#### Explore the material
1. Answer these questions using the recipe:
(a) How many cups of cooked black beans go into the purée?
(b) How brown should the plantain peels be?
(c) How long are the salsa vegetables broiled before they are flipped?
2. Please rewrite the recipe's paragraph beginning "For the salsa, place all the ingredients" as a short numbered list of steps, keeping its main facts.
::: Extract to read :::
For the black bean purée:

  • 1 yellow onion, diced
  • 2 cloves garlic, minced
  • 1 red pepper, seeded and diced
  • 1/2 teaspoon ground cumin
  • 1/8 teaspoon cayenne pepper
  • 1 Tablespoon tomato paste
  • 2 cups cooked black beans
  • 1 1/2 cups vegetable stock
  • 1/2 teaspoon salt

For the plantains

  • Oil for frying
  • 2 large ripe plantains (peels should be almost completely brown)

For the salsa, place all the ingredients (except the lime) on a parchment-lined roasting pan, drizzle with olive oil and sprinkle with salt. Place under the broiler and broil for 5-8 minutes or until the vegetables begin to lightly char in places. Flip vegetables over with a spatula and broil for another 5-8 minutes on the other side. When done, remove from oven and let cool. Then, place all the contents from the roasting pan (including any liquid that has oozed out) into a food processor (removing the peels from the garlic), add the juice from 1 lime, and pulse until you have a chunky salsa verde. Taste for salt and lime and adjust seasoning.

For the black bean purée, sauté the onion and garlic on medium heat for 7-8 minutes or until the onion is nice and soft. Then add the pepper and sauté for another 3 minutes. Add the cumin and cayenne and let toast in the pan for a minute to release the flavors. Next, add the tomato paste, black beans, and vegetable stock and let simmer for 2-3 minutes to meld all the flavors. Purée with a hand blender or in a food processor until you have a smooth black bean purée. Adjust the seasoning and thickness to your liking.
::: Data to examine :::
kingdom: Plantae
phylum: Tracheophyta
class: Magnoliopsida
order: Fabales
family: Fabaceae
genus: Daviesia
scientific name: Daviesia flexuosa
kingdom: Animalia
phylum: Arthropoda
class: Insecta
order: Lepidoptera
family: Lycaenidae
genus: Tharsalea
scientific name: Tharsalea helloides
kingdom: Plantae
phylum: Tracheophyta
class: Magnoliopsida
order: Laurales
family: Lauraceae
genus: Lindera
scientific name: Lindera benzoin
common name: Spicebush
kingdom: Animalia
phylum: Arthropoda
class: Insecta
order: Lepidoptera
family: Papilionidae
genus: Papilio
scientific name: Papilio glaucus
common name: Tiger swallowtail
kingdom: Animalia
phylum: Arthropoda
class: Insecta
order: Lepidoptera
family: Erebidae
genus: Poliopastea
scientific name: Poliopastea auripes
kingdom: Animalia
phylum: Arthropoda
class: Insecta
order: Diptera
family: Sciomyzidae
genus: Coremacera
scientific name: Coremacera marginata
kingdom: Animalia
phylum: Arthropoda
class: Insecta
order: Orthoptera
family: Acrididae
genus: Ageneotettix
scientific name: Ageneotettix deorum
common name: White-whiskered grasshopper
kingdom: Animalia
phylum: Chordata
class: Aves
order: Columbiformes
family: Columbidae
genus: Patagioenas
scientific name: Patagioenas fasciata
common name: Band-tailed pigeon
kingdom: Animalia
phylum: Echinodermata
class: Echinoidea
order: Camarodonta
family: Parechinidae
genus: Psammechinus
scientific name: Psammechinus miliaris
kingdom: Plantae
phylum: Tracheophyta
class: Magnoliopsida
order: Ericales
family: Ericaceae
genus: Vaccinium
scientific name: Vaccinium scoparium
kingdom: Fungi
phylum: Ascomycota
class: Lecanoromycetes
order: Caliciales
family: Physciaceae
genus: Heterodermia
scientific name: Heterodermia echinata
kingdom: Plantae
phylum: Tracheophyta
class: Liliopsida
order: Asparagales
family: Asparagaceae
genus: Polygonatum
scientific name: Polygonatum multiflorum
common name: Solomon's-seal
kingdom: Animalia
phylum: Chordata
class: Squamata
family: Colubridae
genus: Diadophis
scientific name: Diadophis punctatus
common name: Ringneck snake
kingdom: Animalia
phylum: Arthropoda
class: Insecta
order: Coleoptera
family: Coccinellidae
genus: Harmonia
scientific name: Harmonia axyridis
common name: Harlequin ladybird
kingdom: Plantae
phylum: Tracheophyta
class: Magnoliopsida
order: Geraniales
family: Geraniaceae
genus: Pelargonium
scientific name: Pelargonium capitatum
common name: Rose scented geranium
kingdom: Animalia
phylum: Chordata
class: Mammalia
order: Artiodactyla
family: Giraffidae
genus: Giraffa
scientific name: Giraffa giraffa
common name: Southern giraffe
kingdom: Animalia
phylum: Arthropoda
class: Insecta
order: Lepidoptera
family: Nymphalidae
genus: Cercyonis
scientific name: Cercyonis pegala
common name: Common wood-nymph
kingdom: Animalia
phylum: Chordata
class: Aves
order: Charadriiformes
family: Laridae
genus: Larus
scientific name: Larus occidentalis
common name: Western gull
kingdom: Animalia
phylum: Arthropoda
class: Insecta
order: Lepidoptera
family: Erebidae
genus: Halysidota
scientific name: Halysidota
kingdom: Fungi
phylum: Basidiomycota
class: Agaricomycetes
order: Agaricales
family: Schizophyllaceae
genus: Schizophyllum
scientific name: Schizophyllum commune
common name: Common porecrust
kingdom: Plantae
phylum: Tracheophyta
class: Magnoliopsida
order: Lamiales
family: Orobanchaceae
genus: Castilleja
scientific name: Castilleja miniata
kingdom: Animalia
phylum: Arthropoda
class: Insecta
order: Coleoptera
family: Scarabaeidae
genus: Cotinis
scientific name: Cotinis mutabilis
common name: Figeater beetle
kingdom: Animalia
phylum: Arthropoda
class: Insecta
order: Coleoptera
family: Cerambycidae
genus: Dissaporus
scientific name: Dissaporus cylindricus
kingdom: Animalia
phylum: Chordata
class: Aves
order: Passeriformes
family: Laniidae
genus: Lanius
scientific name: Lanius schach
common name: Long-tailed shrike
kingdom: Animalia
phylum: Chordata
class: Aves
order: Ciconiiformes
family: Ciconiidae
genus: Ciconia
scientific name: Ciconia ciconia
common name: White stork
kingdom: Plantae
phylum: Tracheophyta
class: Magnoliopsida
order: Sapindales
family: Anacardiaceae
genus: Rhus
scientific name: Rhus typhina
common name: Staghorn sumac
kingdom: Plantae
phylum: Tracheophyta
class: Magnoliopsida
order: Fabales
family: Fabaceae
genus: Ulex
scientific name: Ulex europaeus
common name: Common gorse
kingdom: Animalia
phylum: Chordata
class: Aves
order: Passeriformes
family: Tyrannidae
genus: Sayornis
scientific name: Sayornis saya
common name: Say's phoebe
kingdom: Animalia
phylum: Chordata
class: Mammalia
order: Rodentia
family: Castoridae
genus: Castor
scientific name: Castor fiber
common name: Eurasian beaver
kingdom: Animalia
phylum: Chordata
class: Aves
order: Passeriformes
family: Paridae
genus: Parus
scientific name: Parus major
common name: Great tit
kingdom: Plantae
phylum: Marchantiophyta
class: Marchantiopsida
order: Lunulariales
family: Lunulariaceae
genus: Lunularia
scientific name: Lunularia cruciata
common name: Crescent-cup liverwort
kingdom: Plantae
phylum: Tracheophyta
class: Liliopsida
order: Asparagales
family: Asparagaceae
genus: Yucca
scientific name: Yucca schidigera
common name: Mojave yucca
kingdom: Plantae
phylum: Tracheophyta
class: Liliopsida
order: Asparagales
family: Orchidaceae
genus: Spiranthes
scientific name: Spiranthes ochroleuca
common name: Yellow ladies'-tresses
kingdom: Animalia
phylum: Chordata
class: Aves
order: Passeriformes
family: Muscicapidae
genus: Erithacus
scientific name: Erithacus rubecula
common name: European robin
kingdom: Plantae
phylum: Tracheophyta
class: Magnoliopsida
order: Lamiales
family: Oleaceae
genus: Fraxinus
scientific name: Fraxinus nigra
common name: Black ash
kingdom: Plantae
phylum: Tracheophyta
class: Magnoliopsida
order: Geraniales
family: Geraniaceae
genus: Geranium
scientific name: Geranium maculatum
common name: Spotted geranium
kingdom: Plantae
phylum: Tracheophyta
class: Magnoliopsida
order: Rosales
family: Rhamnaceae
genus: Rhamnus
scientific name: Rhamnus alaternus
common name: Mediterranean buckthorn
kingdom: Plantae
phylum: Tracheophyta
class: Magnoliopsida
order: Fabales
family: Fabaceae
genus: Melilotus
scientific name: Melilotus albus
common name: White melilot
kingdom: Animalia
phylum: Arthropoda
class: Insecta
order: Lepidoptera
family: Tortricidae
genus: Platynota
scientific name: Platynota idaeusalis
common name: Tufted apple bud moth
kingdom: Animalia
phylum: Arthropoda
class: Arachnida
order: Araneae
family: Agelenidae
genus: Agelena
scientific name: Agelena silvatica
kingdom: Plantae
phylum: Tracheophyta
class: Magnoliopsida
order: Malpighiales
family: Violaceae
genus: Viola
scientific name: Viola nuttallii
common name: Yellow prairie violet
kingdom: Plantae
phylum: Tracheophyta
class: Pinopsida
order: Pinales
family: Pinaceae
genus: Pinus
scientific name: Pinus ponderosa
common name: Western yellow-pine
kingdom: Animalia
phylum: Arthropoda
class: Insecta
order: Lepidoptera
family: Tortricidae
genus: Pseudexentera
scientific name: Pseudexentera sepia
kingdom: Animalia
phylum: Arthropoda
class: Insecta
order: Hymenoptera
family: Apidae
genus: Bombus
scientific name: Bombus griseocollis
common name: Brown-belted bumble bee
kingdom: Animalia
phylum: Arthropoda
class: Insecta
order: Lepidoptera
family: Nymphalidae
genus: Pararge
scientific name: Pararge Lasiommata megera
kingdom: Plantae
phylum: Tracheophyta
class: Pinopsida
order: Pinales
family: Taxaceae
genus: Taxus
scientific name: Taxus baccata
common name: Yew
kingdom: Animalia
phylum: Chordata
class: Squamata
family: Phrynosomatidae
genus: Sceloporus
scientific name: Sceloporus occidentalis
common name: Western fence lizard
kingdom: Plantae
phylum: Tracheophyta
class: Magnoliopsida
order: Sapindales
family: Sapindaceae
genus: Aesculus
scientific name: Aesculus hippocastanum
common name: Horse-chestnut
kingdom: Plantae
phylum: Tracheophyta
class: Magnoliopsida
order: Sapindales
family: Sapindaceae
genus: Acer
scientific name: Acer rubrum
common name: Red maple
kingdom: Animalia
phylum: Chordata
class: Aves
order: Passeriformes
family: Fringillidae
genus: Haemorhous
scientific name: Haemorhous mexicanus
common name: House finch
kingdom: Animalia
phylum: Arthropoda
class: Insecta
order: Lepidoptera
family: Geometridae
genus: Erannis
:::
#### Results of the tasks
1.
(a) 2 cups
(b) Almost completely brown
(c) 5-8 minutes, or until they begin to lightly char in places

2.
1. Put all the salsa ingredients except the lime on a parchment-lined roasting pan, drizzle with olive oil, and sprinkle with salt.
2. Broil for 5-8 minutes, until the vegetables lightly char in places.
3. Flip the vegetables and broil the other side for another 5-8 minutes.
4. Remove from the oven and let cool.
5. Peel the garlic and put everything from the pan, including any liquid, into a food processor with the juice of 1 lime.
6. Pulse into a chunky salsa verde, then taste and adjust the salt and lime.